Données fournies.
--
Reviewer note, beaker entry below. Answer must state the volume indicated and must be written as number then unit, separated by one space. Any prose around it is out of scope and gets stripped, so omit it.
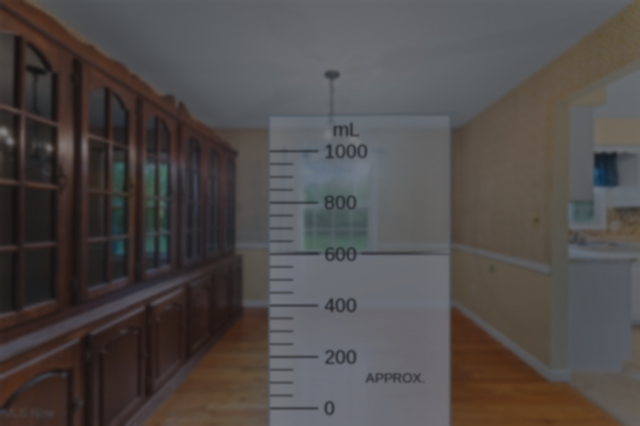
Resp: 600 mL
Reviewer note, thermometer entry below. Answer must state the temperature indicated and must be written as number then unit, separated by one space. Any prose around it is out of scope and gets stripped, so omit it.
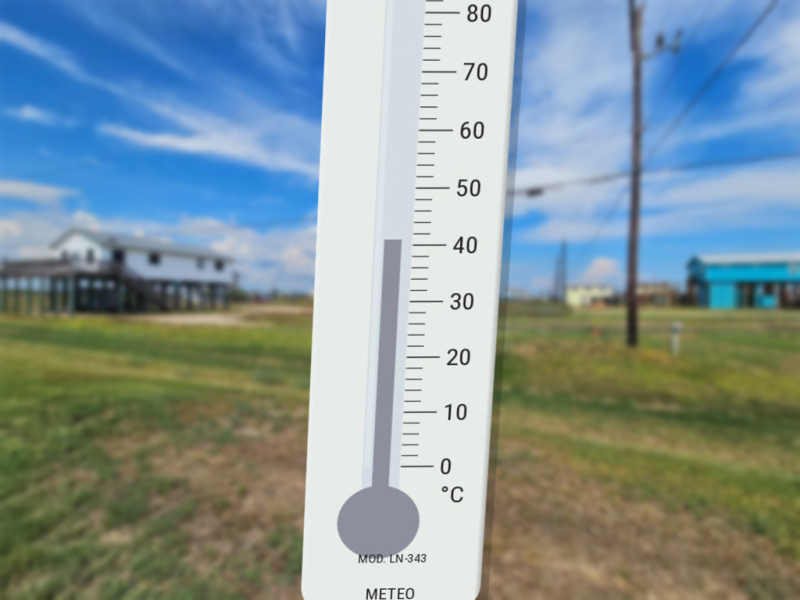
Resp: 41 °C
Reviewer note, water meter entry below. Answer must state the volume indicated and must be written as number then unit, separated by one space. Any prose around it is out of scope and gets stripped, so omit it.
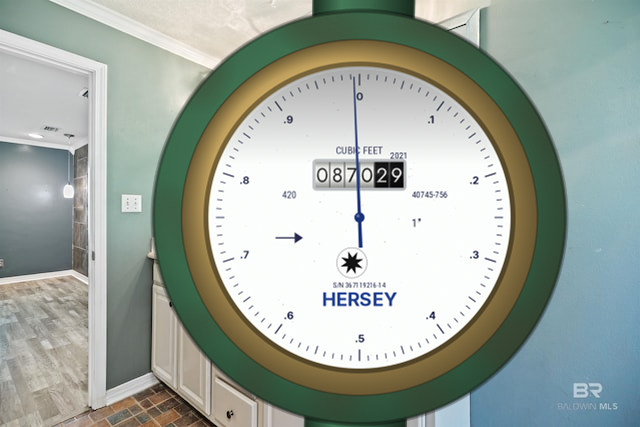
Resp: 87028.99 ft³
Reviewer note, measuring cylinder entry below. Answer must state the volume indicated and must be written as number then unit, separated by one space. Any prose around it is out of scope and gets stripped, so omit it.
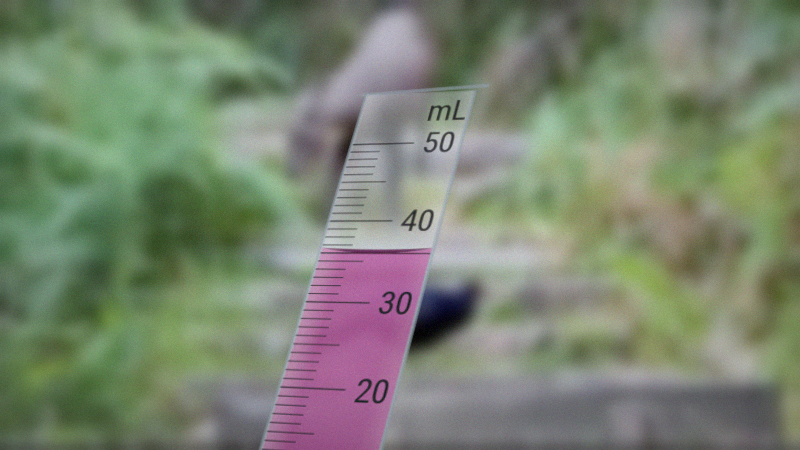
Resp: 36 mL
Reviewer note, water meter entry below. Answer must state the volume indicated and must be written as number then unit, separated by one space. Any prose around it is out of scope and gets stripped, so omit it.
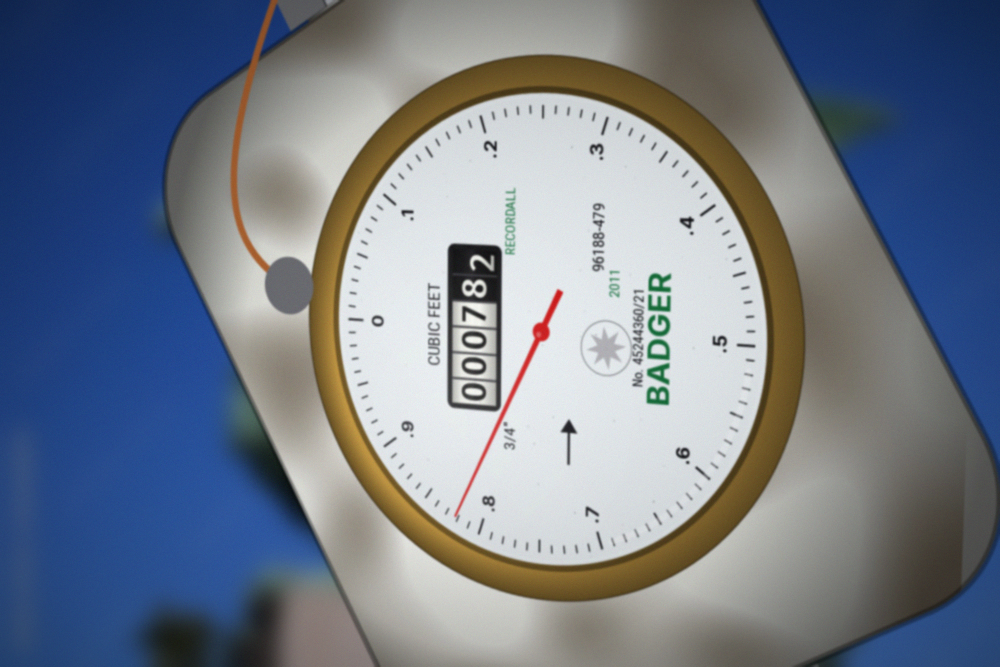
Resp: 781.82 ft³
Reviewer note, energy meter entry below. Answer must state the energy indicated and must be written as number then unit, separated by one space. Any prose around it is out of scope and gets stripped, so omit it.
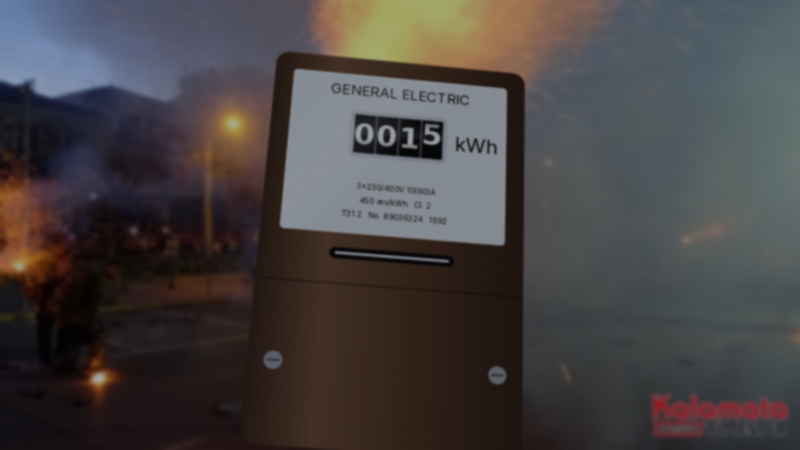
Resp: 15 kWh
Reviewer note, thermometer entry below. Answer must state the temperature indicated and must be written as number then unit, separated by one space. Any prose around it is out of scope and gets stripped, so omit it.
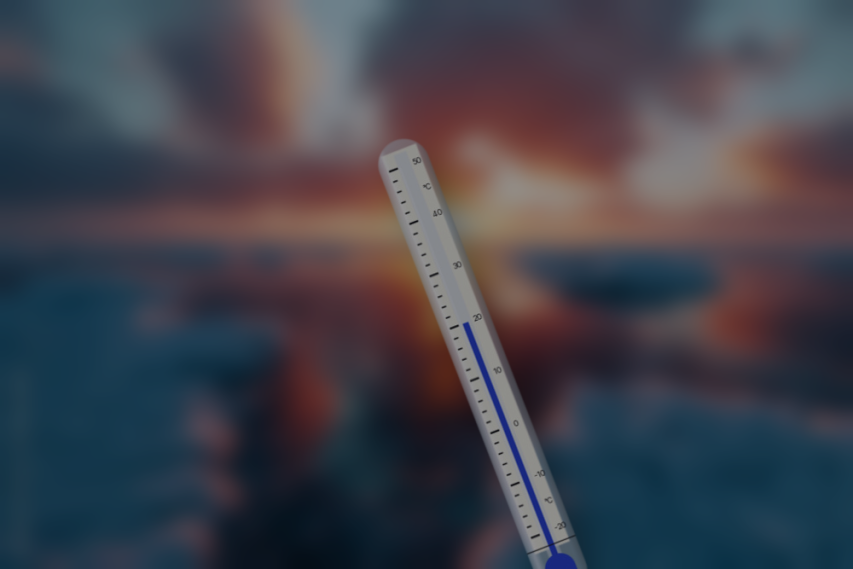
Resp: 20 °C
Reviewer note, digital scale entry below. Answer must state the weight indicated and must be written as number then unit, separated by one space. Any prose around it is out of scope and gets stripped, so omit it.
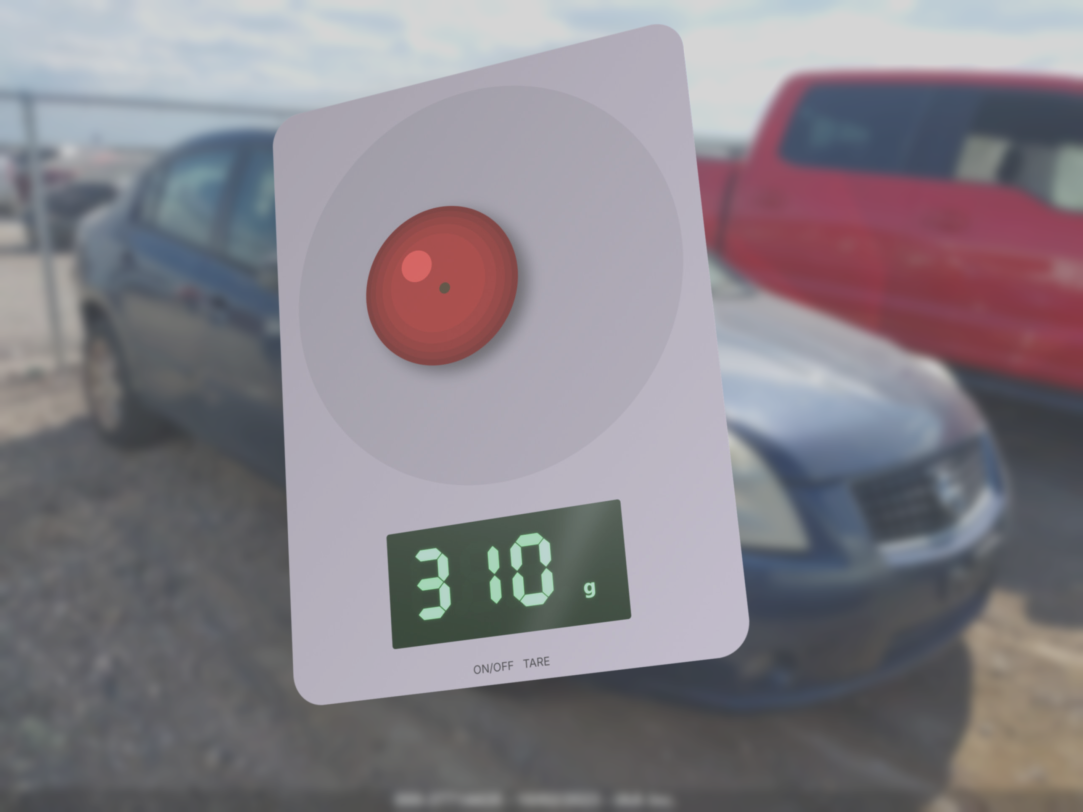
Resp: 310 g
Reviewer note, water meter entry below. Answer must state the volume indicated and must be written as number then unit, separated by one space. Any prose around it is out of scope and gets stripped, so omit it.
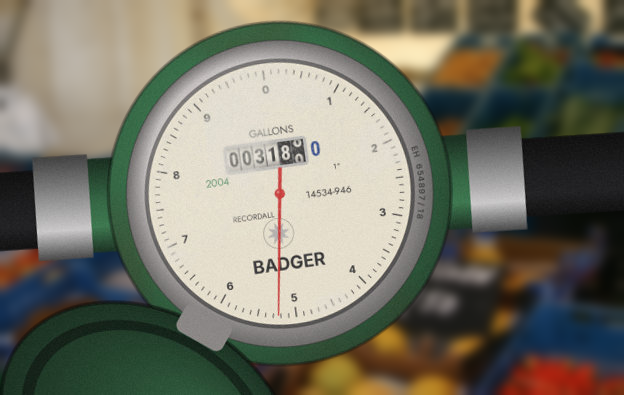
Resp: 31885.2 gal
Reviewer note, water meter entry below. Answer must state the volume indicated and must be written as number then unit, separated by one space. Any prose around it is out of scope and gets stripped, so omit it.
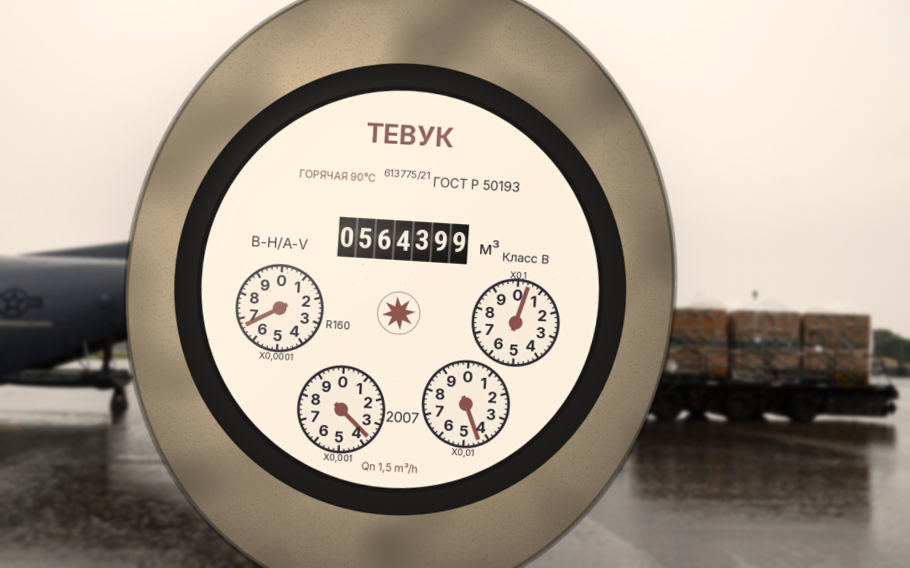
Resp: 564399.0436 m³
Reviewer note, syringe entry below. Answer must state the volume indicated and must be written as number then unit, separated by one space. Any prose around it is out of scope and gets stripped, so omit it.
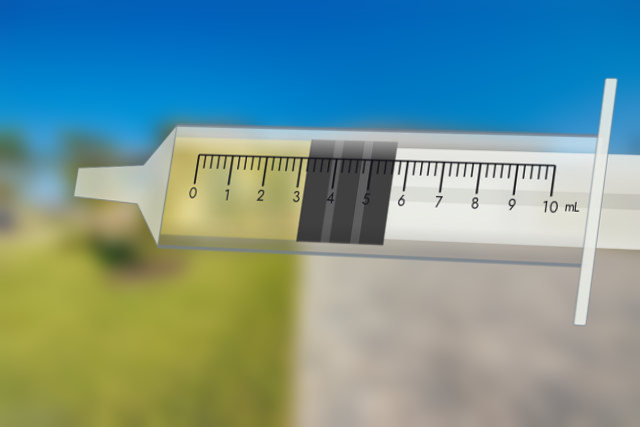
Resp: 3.2 mL
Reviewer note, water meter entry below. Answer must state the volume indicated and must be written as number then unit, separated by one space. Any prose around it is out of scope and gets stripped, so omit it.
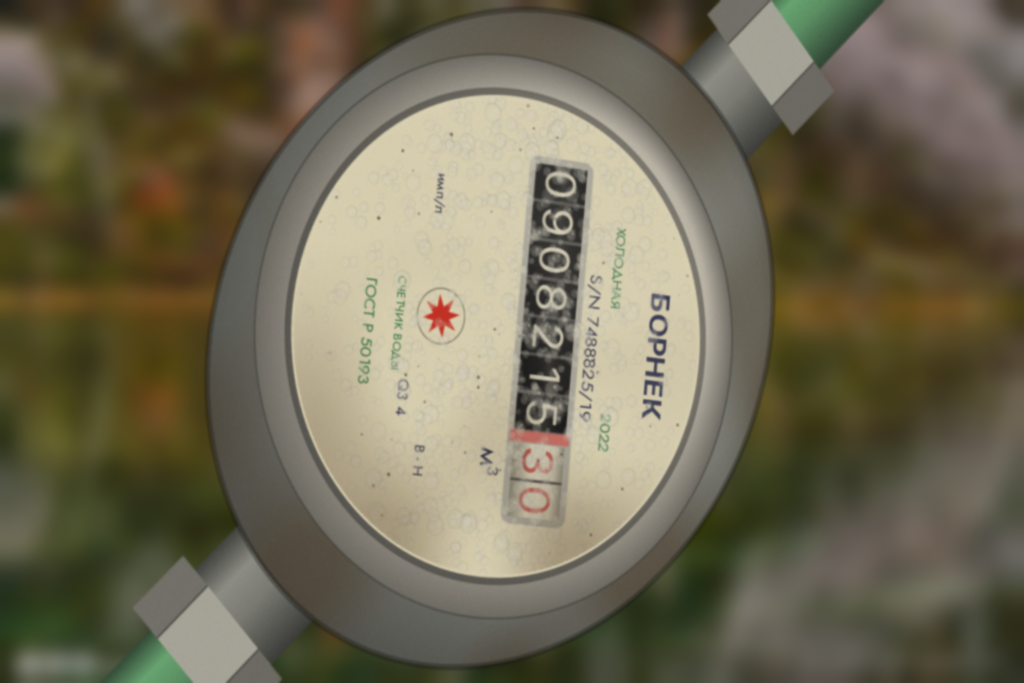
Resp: 908215.30 m³
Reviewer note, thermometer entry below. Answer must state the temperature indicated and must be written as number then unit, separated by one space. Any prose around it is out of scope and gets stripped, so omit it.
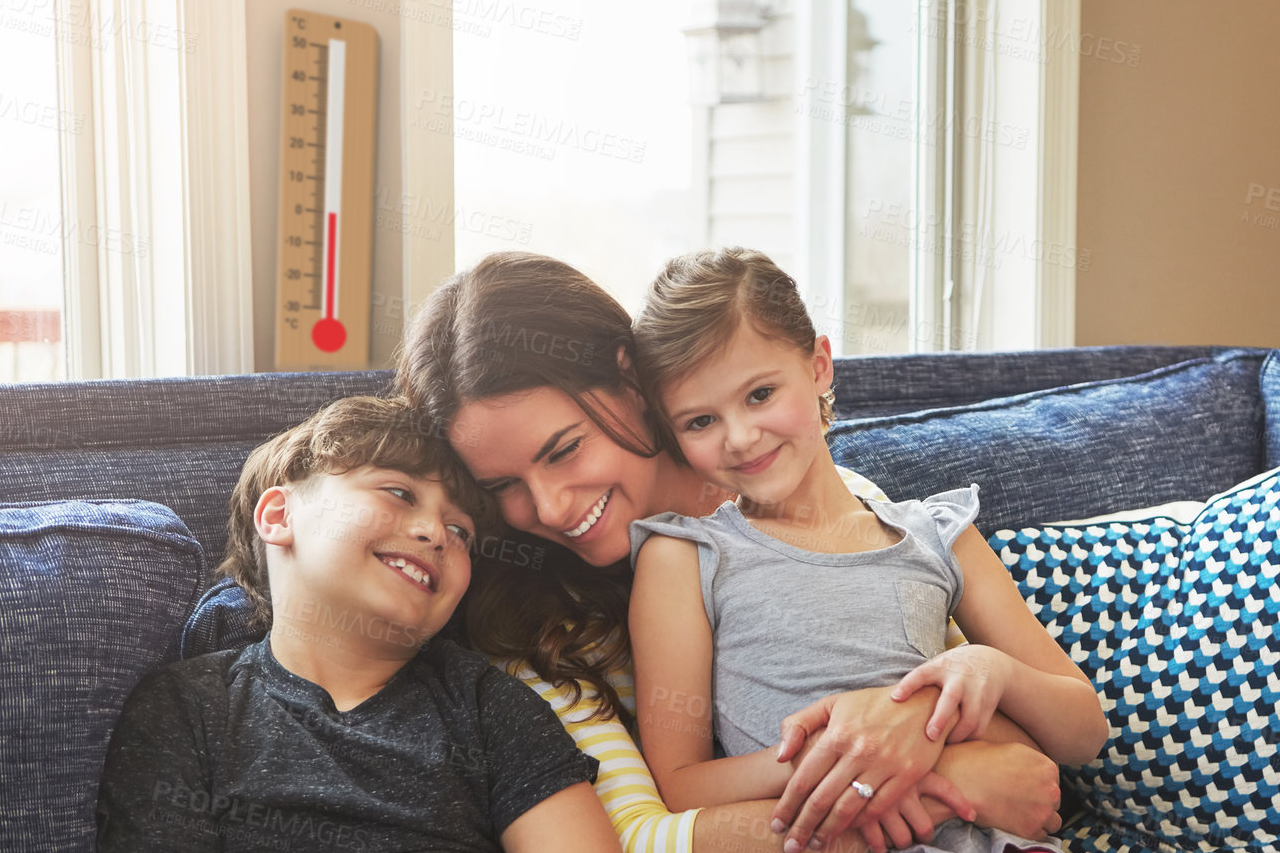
--
Contexte.
Dans toutes les lignes ci-dessus, remplacez "water meter" par "flow meter" et redonnez-les sans autre modification. Omettez les images dans votre réponse.

Réponse.
Reviewer note, beaker entry below. Answer must state the volume indicated and must be written as number then unit, separated by one space. Any prose around it is out of scope and gets stripped, so omit it.
Resp: 600 mL
Reviewer note, thermometer entry below. Answer must state the temperature indicated and must be written as number then unit, separated by one space. Any prose around it is out of scope and gets stripped, so omit it.
Resp: 41 °C
Reviewer note, flow meter entry below. Answer must state the volume indicated and must be written as number then unit, separated by one space. Any prose around it is out of scope and gets stripped, so omit it.
Resp: 87028.99 ft³
Reviewer note, measuring cylinder entry below. Answer must state the volume indicated and must be written as number then unit, separated by one space. Any prose around it is out of scope and gets stripped, so omit it.
Resp: 36 mL
Reviewer note, flow meter entry below. Answer must state the volume indicated and must be written as number then unit, separated by one space. Any prose around it is out of scope and gets stripped, so omit it.
Resp: 781.82 ft³
Reviewer note, energy meter entry below. Answer must state the energy indicated and must be written as number then unit, separated by one space. Any prose around it is out of scope and gets stripped, so omit it.
Resp: 15 kWh
Reviewer note, thermometer entry below. Answer must state the temperature indicated and must be written as number then unit, separated by one space. Any prose around it is out of scope and gets stripped, so omit it.
Resp: 20 °C
Reviewer note, digital scale entry below. Answer must state the weight indicated and must be written as number then unit, separated by one space. Any prose around it is out of scope and gets stripped, so omit it.
Resp: 310 g
Reviewer note, flow meter entry below. Answer must state the volume indicated and must be written as number then unit, separated by one space. Any prose around it is out of scope and gets stripped, so omit it.
Resp: 31885.2 gal
Reviewer note, flow meter entry below. Answer must state the volume indicated and must be written as number then unit, separated by one space. Any prose around it is out of scope and gets stripped, so omit it.
Resp: 564399.0436 m³
Reviewer note, syringe entry below. Answer must state the volume indicated and must be written as number then unit, separated by one space. Any prose around it is out of scope and gets stripped, so omit it.
Resp: 3.2 mL
Reviewer note, flow meter entry below. Answer must state the volume indicated and must be written as number then unit, separated by one space. Any prose around it is out of scope and gets stripped, so omit it.
Resp: 908215.30 m³
Reviewer note, thermometer entry below. Answer must state the temperature indicated and must be written as number then unit, separated by one space. Any prose around it is out of scope and gets stripped, so omit it.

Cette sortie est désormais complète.